The following is mildly edited from the beginning of Bhargava's Higher Composition Laws I:
We will denote by $(\text{Sym}^k \mathbb{Z}^n)^*$ the lattice of $n$-ary $k$-ic forms with integer coefficients. The reason for the * is that there is also a sublattice $\text{Sym}^k \mathbb{Z}^n$ corresponding to the forms $f: \mathbb{Z}^n \rightarrow \mathbb{Z}$ satisfying $f(\xi) = F(\xi, \dots, \xi)$ for some symmetric multilinear function $F: \mathbb{Z}^n \times \cdots \mathbb{Z}^n \rightarrow \mathbb{Z}$ (classically called the `polarization' of $f$). Thus, for example, $(\text{Sym}^2 \mathbb{Z}^2)^*$ is the space of binary quadratic forms $f(x, y) = ax^2 + bxy + cy^2$ with $a, b, c \in \mathbb{Z}$, while $\text{Sym}^2 \mathbb{Z}^2$ is the subspace of such forms where $b$ is even.
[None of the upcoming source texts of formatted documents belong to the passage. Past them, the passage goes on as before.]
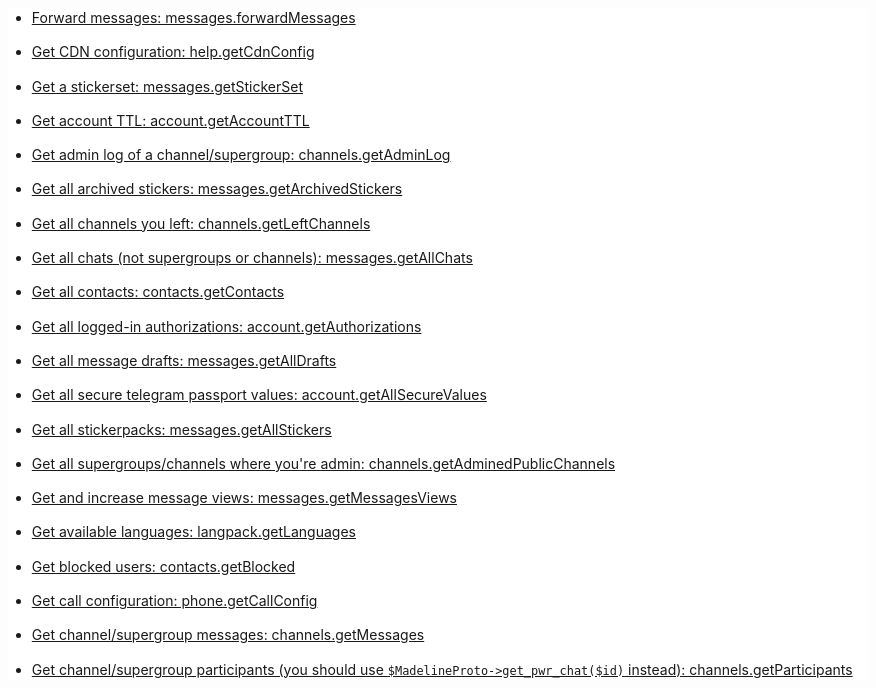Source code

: * <a href="messages_forwardMessages.html" name="messages_forwardMessages">Forward messages: messages.forwardMessages</a>  

* <a href="help_getCdnConfig.html" name="help_getCdnConfig">Get CDN configuration: help.getCdnConfig</a>  

* <a href="messages_getStickerSet.html" name="messages_getStickerSet">Get a stickerset: messages.getStickerSet</a>  

* <a href="account_getAccountTTL.html" name="account_getAccountTTL">Get account TTL: account.getAccountTTL</a>  

* <a href="channels_getAdminLog.html" name="channels_getAdminLog">Get admin log of a channel/supergroup: channels.getAdminLog</a>  

* <a href="messages_getArchivedStickers.html" name="messages_getArchivedStickers">Get all archived stickers: messages.getArchivedStickers</a>  

* <a href="channels_getLeftChannels.html" name="channels_getLeftChannels">Get all channels you left: channels.getLeftChannels</a>  

* <a href="messages_getAllChats.html" name="messages_getAllChats">Get all chats (not supergroups or channels): messages.getAllChats</a>  

* <a href="contacts_getContacts.html" name="contacts_getContacts">Get all contacts: contacts.getContacts</a>  

* <a href="account_getAuthorizations.html" name="account_getAuthorizations">Get all logged-in authorizations: account.getAuthorizations</a>  

* <a href="messages_getAllDrafts.html" name="messages_getAllDrafts">Get all message drafts: messages.getAllDrafts</a>  

* <a href="account_getAllSecureValues.html" name="account_getAllSecureValues">Get all secure telegram passport values: account.getAllSecureValues</a>  

* <a href="messages_getAllStickers.html" name="messages_getAllStickers">Get all stickerpacks: messages.getAllStickers</a>  

* <a href="channels_getAdminedPublicChannels.html" name="channels_getAdminedPublicChannels">Get all supergroups/channels where you're admin: channels.getAdminedPublicChannels</a>  

* <a href="messages_getMessagesViews.html" name="messages_getMessagesViews">Get and increase message views: messages.getMessagesViews</a>  

* <a href="langpack_getLanguages.html" name="langpack_getLanguages">Get available languages: langpack.getLanguages</a>  

* <a href="contacts_getBlocked.html" name="contacts_getBlocked">Get blocked users: contacts.getBlocked</a>  

* <a href="phone_getCallConfig.html" name="phone_getCallConfig">Get call configuration: phone.getCallConfig</a>  

* <a href="channels_getMessages.html" name="channels_getMessages">Get channel/supergroup messages: channels.getMessages</a>  

* <a href="channels_getParticipants.html" name="channels_getParticipants">Get channel/supergroup participants (you should use `$MadelineProto->get_pwr_chat($id)` instead): channels.getParticipants</a>  
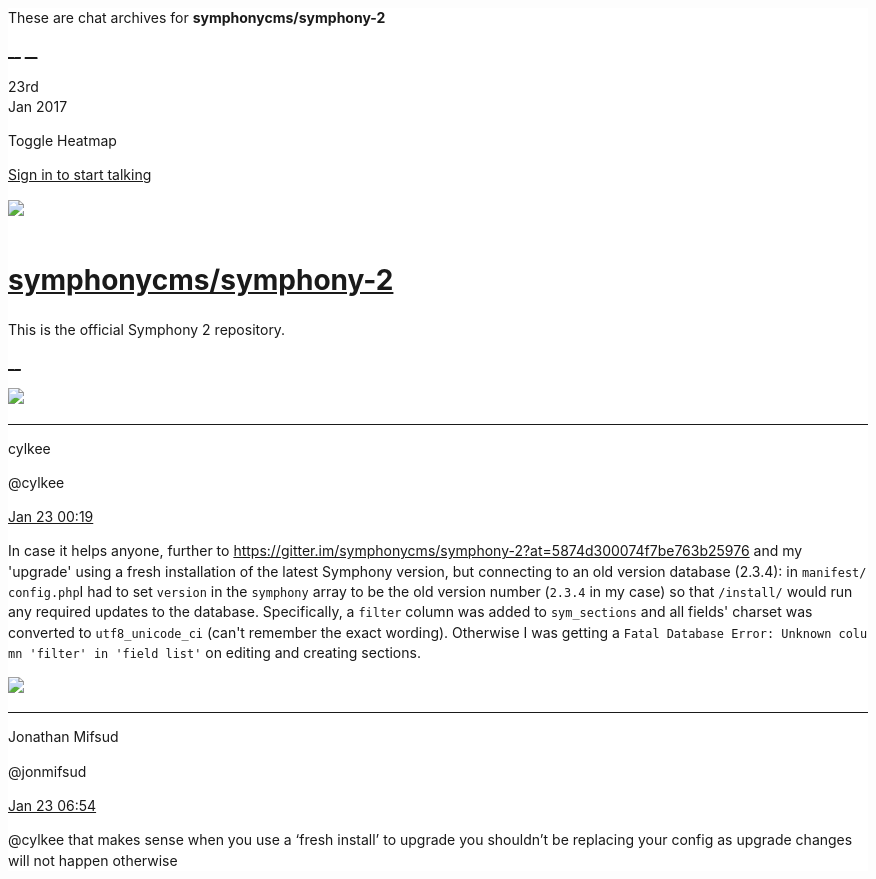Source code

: These are chat archives for **symphonycms/symphony-2**

[__](/symphonycms/symphony-2/archives/2017/01/24)
[__](/symphonycms/symphony-2/archives/2017/01/22)

23rd  
Jan 2017

Toggle Heatmap

[Sign in to start talking](/login?action=login&button=archive-login)

![](https://avatars-02.gitter.im/group/iv/3/57542c45c43b8c601977197e?s=48)

#  [symphonycms/symphony-2](/symphonycms/symphony-2)

This is the official Symphony 2 repository.

[ __ ](/orgs/symphonycms/rooms "More symphonycms rooms" )

![](https://avatars0.githubusercontent.com/u/11518707?v=3&s=30)

__ __

cylkee

@cylkee

[Jan 23
00:19](https://gitter.im/symphonycms/symphony-2?at=58854c1fdcb66e4f76997884 ""
)

In case it helps anyone, further to
<https://gitter.im/symphonycms/symphony-2?at=5874d300074f7be763b25976> and my
'upgrade' using a fresh installation of the latest Symphony version, but
connecting to an old version database (2.3.4): in `manifest/config.php`I had
to set `version` in the `symphony` array to be the old version number (`2.3.4`
in my case) so that `/install/` would run any required updates to the
database. Specifically, a `filter` column was added to `sym_sections` and all
fields' charset was converted to `utf8_unicode_ci` (can't remember the exact
wording). Otherwise I was getting a `Fatal Database Error: Unknown column
'filter' in 'field list'` on editing and creating sections.

![](https://avatars1.githubusercontent.com/u/859775?v=3&s=30)

__ __

Jonathan Mifsud

@jonmifsud

[Jan 23
06:54](https://gitter.im/symphonycms/symphony-2?at=5885a8a2dcb66e4f769aefa3 ""
)

@cylkee that makes sense when you use a ‘fresh install’ to upgrade you
shouldn’t be replacing your config as upgrade changes will not happen
otherwise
This is enough to read and appreciate Bhargava's paper. That said, it seems that this should follow from standard definitions in representation theory, but I couldn't find these thoroughly treated in any of the reference books I have (e.g. Fulton-Harris).
It is possible to make some observations, for example, that $(\text{Sym}^k \mathbb{Z}^n)^*$ can naturally be constructed as a quotient of the tensor algebra, where $\text{Sym}^k \mathbb{Z}^n$ is a subspace. But it also seems to be possible to ask questions whose answers aren't obvious. For example, is the double dual of $\text{Sym}^k \mathbb{Z}^n$ isomorphic to $\text{Sym}^k \mathbb{Z}^n$? As abelian groups, sure, but working in the category of abelian groups would not preserve the distinction between $\text{Sym}^k \mathbb{Z}^n$ and its dual.
What are the intrinsic definitions, from which (I would guess) I could easily verify the above facts and answer my own question? Are these treated in some reference which I have overlooked?
Thank you.